Stored data:
-- -- --
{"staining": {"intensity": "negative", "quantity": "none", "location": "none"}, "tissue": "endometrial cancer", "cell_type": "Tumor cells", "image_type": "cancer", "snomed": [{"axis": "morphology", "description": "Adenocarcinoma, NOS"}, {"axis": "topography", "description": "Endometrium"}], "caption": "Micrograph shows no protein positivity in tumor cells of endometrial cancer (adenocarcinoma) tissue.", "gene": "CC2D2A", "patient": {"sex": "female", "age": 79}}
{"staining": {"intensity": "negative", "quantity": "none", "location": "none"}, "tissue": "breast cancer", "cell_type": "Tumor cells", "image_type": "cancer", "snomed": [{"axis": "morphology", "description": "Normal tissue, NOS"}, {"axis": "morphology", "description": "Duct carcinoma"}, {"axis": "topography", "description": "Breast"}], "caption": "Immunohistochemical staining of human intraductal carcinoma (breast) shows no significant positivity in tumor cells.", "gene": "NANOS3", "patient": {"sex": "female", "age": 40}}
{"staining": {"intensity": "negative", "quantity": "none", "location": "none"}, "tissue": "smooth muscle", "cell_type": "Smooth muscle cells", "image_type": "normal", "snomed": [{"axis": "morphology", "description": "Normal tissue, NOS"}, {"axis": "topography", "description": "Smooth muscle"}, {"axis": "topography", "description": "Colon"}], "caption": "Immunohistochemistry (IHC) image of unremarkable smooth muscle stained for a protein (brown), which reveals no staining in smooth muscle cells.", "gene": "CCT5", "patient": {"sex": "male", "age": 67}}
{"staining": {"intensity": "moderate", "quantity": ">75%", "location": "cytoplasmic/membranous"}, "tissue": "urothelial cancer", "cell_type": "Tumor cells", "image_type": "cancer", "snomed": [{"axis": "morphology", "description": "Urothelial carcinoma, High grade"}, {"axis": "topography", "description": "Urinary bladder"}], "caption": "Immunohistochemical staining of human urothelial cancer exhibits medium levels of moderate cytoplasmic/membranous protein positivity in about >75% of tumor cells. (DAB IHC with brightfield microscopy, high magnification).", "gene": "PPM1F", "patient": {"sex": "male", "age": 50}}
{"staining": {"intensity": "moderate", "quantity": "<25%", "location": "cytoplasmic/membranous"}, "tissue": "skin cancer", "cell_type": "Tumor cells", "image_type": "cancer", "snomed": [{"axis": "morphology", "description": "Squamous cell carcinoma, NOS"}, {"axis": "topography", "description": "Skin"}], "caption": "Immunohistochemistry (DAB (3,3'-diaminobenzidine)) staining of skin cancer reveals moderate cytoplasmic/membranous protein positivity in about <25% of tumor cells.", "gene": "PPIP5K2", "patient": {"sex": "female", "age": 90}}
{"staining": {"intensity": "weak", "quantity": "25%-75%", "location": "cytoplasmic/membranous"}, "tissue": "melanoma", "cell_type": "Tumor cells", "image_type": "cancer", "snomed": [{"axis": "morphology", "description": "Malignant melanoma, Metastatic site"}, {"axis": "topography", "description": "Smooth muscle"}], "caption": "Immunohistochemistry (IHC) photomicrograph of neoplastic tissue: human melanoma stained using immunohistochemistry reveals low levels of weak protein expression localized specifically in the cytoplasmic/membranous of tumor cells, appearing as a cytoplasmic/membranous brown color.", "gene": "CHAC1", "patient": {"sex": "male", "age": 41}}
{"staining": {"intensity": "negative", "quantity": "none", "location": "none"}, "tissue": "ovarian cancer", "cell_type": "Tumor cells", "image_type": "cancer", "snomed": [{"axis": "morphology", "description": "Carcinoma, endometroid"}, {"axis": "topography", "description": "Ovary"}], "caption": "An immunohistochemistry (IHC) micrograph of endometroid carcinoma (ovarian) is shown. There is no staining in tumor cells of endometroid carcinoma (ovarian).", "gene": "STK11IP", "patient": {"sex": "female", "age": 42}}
-- -- --
What to work on ::
Starting at the line with "(DAB (3,3'-diaminobenzidine)) staining", retype each line through the final one in the data above, unchanged and with nothing added.

Written answer ::
{"staining": {"intensity": "moderate", "quantity": "<25%", "location": "cytoplasmic/membranous"}, "tissue": "skin cancer", "cell_type": "Tumor cells", "image_type": "cancer", "snomed": [{"axis": "morphology", "description": "Squamous cell carcinoma, NOS"}, {"axis": "topography", "description": "Skin"}], "caption": "Immunohistochemistry (DAB (3,3'-diaminobenzidine)) staining of skin cancer reveals moderate cytoplasmic/membranous protein positivity in about <25% of tumor cells.", "gene": "PPIP5K2", "patient": {"sex": "female", "age": 90}}
{"staining": {"intensity": "weak", "quantity": "25%-75%", "location": "cytoplasmic/membranous"}, "tissue": "melanoma", "cell_type": "Tumor cells", "image_type": "cancer", "snomed": [{"axis": "morphology", "description": "Malignant melanoma, Metastatic site"}, {"axis": "topography", "description": "Smooth muscle"}], "caption": "Immunohistochemistry (IHC) photomicrograph of neoplastic tissue: human melanoma stained using immunohistochemistry reveals low levels of weak protein expression localized specifically in the cytoplasmic/membranous of tumor cells, appearing as a cytoplasmic/membranous brown color.", "gene": "CHAC1", "patient": {"sex": "male", "age": 41}}
{"staining": {"intensity": "negative", "quantity": "none", "location": "none"}, "tissue": "ovarian cancer", "cell_type": "Tumor cells", "image_type": "cancer", "snomed": [{"axis": "morphology", "description": "Carcinoma, endometroid"}, {"axis": "topography", "description": "Ovary"}], "caption": "An immunohistochemistry (IHC) micrograph of endometroid carcinoma (ovarian) is shown. There is no staining in tumor cells of endometroid carcinoma (ovarian).", "gene": "STK11IP", "patient": {"sex": "female", "age": 42}}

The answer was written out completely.